The paper is well written. It clearly explains the proposed network architecture as well as the algorithm for training the three neural networks. However, "-log(1 - fA(fake))" in (15) is not consistent with the other cost functions and should be corrected. As the new approach is an extension of AC-GAN, a comparison with that architecture would be most interesting in order to see the effect of adding a third network directly. Therefore I recommend to add results for AC-GAN to the next version of this paper. While the results provided in the paper show that GAN methods are better than label preserving transformations or no augmentation, this does not tell if adding a third network is justified by a significant increase in performance.
The comparisons provided in the author feedback show that the proposed network architecture has advantages over previous data augmentation methods. Including these results as well as the correction for (15) in the paper will improve it. However, a more systematic comparison would be even better.

The authors propose a Bayesian approach to handle Data Augmentation (DA) for learning deep models. Data augmentation, in this context, addresses the problem of data sparsity by generating more training samples to make the training process of a (heavily parameterized) Classifier Network (CN) robust.

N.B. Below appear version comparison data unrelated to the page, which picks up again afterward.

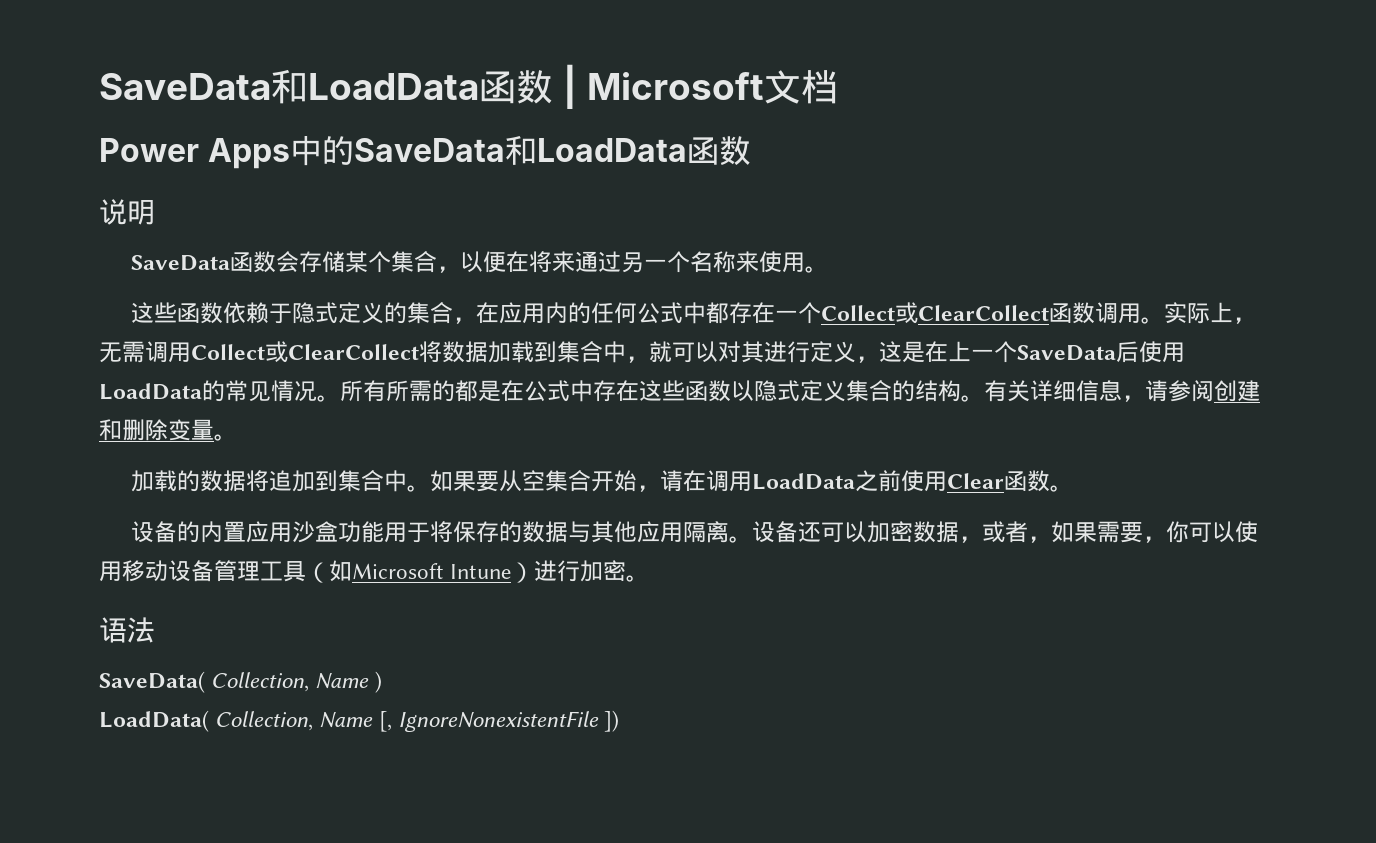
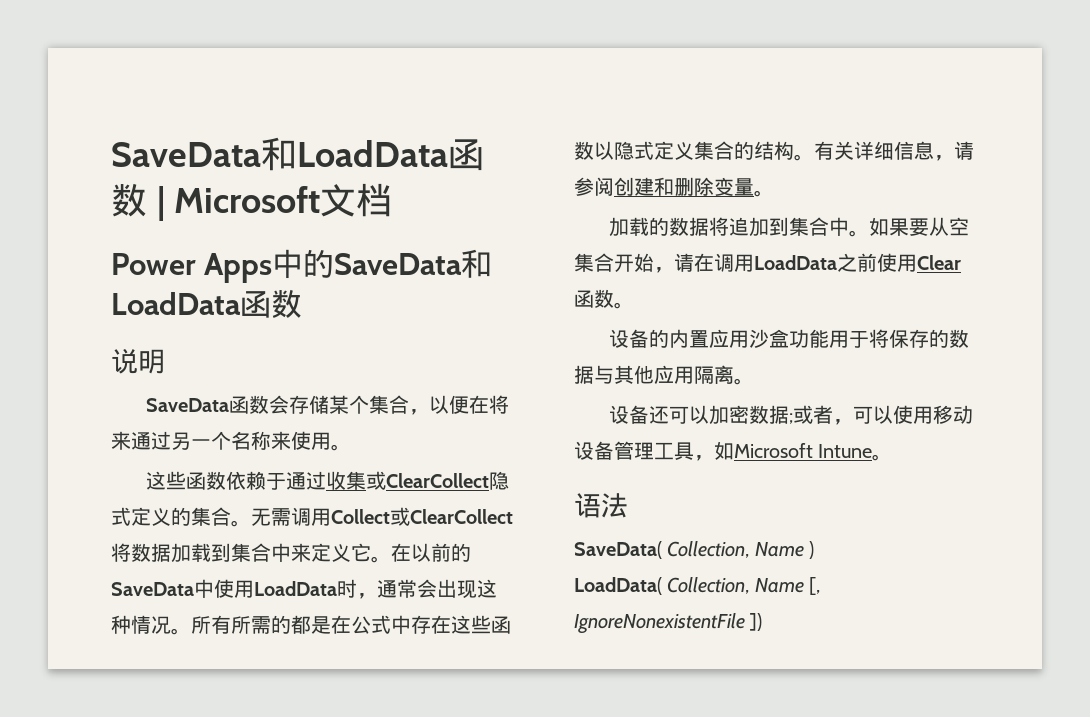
[292,302,1257,324] 隐式定义的集合，在应用内的任何公式中都存在一个Collect或ClearCollect函数调用。实际上， -> [286,471,510,490] [111,507,251,527] 通过收集或ClearCollect隐式定义的集合。
[626,341,1185,363] [99,380,271,402] ，就可以对其进行定义，这是在上一个SaveData后使用LoadData的常见 -> [291,543,471,563] [111,579,497,599] [111,615,131,634] 来定义它。在以前的SaveData中使用LoadData时，通常会出现这种
(753, 539) none -> (754, 381) //
[959,521,1190,543] ，或者，如果需要，你 -> [789,405,854,425] ;或者，
[306,562,329,583] （ -> [694,455,714,461] ，
[511,560,627,583] ）进行加密 -> (873, 451) none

The standard Generative Model (GM) for obtaining the augmented training set is typically trained once and then new data are generated based on this GM and used to estimate the CN. The authors suggest to also learn the GM itself jointly with the CN as new augmented training data are produced - which is straightforward with a Bayesian approach. Using three different data sets and two classifiers, they demonstrate that the Bayesian DA is superior to regular DA, which in turn is superior to not having DA at all (which likely suffers from some overfitting).

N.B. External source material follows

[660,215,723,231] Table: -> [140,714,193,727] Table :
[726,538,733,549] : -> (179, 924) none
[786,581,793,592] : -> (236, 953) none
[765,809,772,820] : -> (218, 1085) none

The authors claim in the introduction that they provide a novel Bayesian formulation of DA. While this may be true, from a Bayesian point of view their idea is quite simple, as this is what any Bayesian statistician would do. Having said that, I think this is a good paper which is clearly written. If it really is the first attempt to think about this problem in a Bayesian way it is by itself worthy of publication, but I am not sufficiently familiar with the deep learning literature to judge this.
The main problem with the pure DA is that one is heavily relying of the GM to be producing correct data, while the proposed approach would allow the GM to be improved. This makes the authors' approach more challenging as both the CN and the GM need to be trained and, in top of this, both are deep models. Hence, making inference using traditional powerful Bayesian tools seems impossible and the authors propose an algorithm which is in spirit with the EM-algorithm to learn the "latents" (here the artificial data) conditional on model parameters and vice versa. Hence my main concern regards the optimization and its robustness to different choices of tuning parameters. For example, Wilson et al. (2017) show that adaptive step-size choices (such as ADAM) are prone to find poor modes in heavily parameterized models. This model is significantly more parameterized than the standard DA, and, although you generate more data, you also have the problem of training the GM. Can you comment on this?
I think that Lemma 1 should be expressed more carefully, stating the assumptions made.
@article{wilson2017marginal,
title={The Marginal Value of Adaptive Gradient Methods in Machine Learning},
author={Wilson, Ashia C and Roelofs, Rebecca and Stern, Mitchell and Srebro, Nathan and Recht, Benjamin},
journal={arXiv preprint arXiv:1705.08292},
year={2017}
}